### Exercise description
From top to bottom, return the listing exactly as it appears, omitting its images.

===============

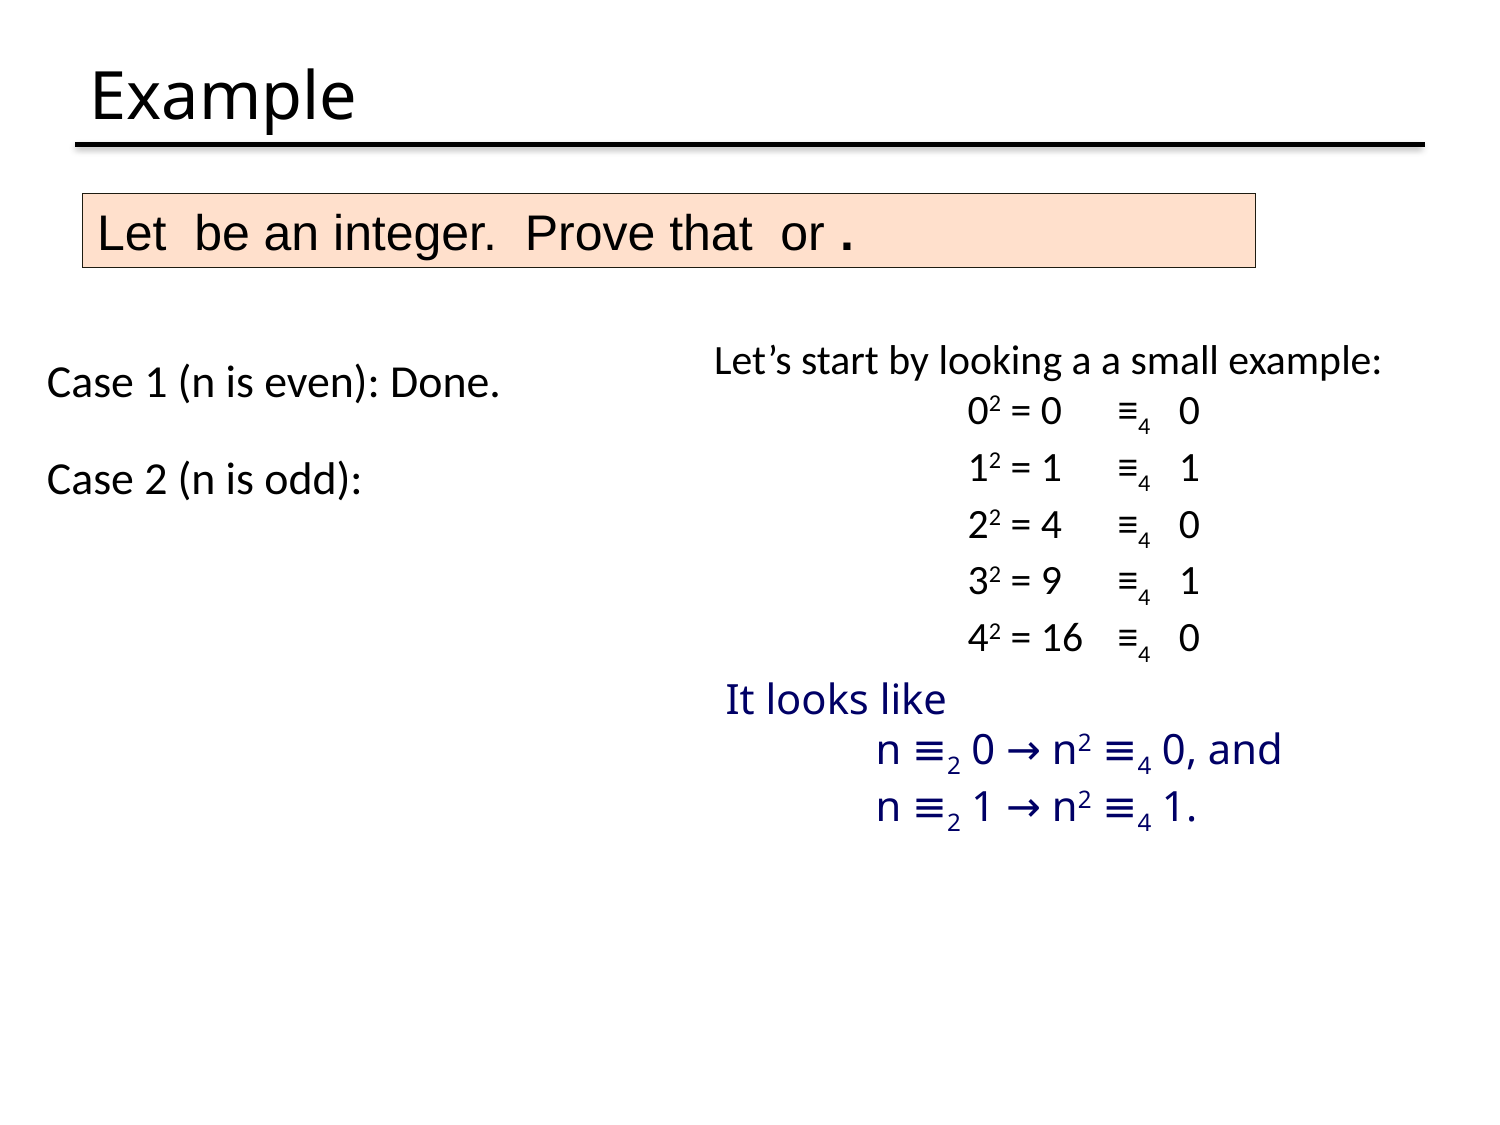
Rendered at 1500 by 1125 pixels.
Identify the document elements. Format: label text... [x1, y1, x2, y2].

text_box Let’s start by looking a a small example: 02 = 0 ≡4 0 12 = 1 ≡4 1 22 = 4 ≡4 0 32 = 9 ≡4 1 42 = 16 ≡4 0 [699, 325, 1469, 725]
text_box Case 2 (n is odd): [32, 441, 699, 567]
text_box It looks like n ≡2 0 → n2 ≡4 0, and n ≡2 1 → n2 ≡4 1. [710, 665, 1500, 894]
title Example [75, 45, 1425, 145]
text_box Case 1 (n is even): Done. [32, 344, 699, 441]
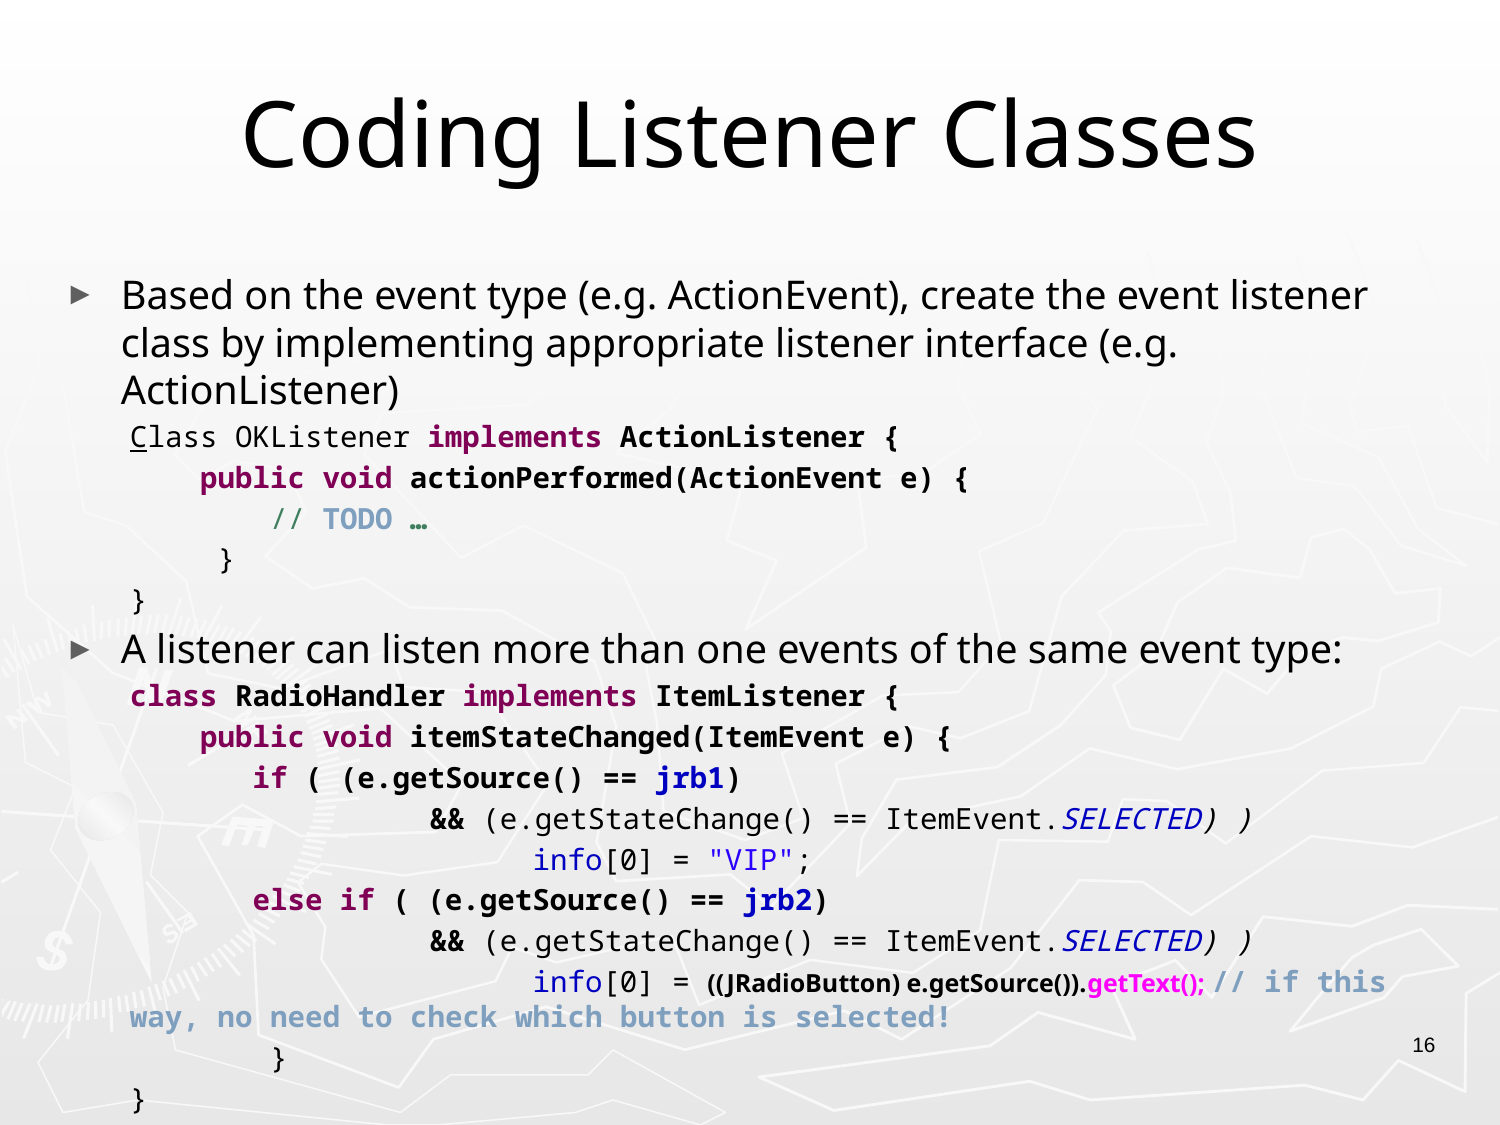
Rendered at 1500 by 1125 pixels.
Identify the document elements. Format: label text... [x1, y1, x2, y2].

slide_number 16 [1074, 1024, 1451, 1103]
title Coding Listener Classes [49, 37, 1451, 225]
list Based on the event type (e.g. ActionEvent), create the event listener class by implementing appropriate listener interface (e.g. ActionListener) Class OKListener implements ActionListener { public void actionPerformed(ActionEvent e) { // TODO … } } A listener can listen more than one events of the same event type: class RadioHandler implements ItemListener { public void itemStateChanged(ItemEvent e) { if ( (e.getSource() == jrb1) && (e.getStateChange() == ItemEvent.SELECTED) ) info[0] = "VIP"; else if ( (e.getSource() == jrb2) && (e.getStateChange() == ItemEvent.SELECTED) ) info[0] = ((JRadioButton) e.getSource()).getText(); // if this way, no need to check which button is selected! } } [49, 262, 1451, 1001]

===============

### Solution to this problem
Rendered at 1500 by 1125 pixels.
Identify the document elements. Format: label text... [x1, y1, x2, y2].

text_box Let’s start by looking a a small example: 02 = 0 ≡4 0 12 = 1 ≡4 1 22 = 4 ≡4 0 32 = 9 ≡4 1 42 = 16 ≡4 0 [699, 325, 1469, 725]
text_box Case 2 (n is odd): [32, 441, 699, 567]
text_box It looks like n ≡2 0 → n2 ≡4 0, and n ≡2 1 → n2 ≡4 1. [710, 665, 1500, 894]
title Example [75, 45, 1425, 145]
text_box Case 1 (n is even): Done. [32, 344, 699, 441]
Rendered at 1500 by 1125 pixels.
Identify the document elements. Format: label text... [x1, y1, x2, y2].

slide_number 16 [1074, 1024, 1451, 1103]
title Coding Listener Classes [49, 37, 1451, 225]
list Based on the event type (e.g. ActionEvent), create the event listener class by implementing appropriate listener interface (e.g. ActionListener) Class OKListener implements ActionListener { public void actionPerformed(ActionEvent e) { // TODO … } } A listener can listen more than one events of the same event type: class RadioHandler implements ItemListener { public void itemStateChanged(ItemEvent e) { if ( (e.getSource() == jrb1) && (e.getStateChange() == ItemEvent.SELECTED) ) info[0] = "VIP"; else if ( (e.getSource() == jrb2) && (e.getStateChange() == ItemEvent.SELECTED) ) info[0] = ((JRadioButton) e.getSource()).getText(); // if this way, no need to check which button is selected! } } [49, 262, 1451, 1001]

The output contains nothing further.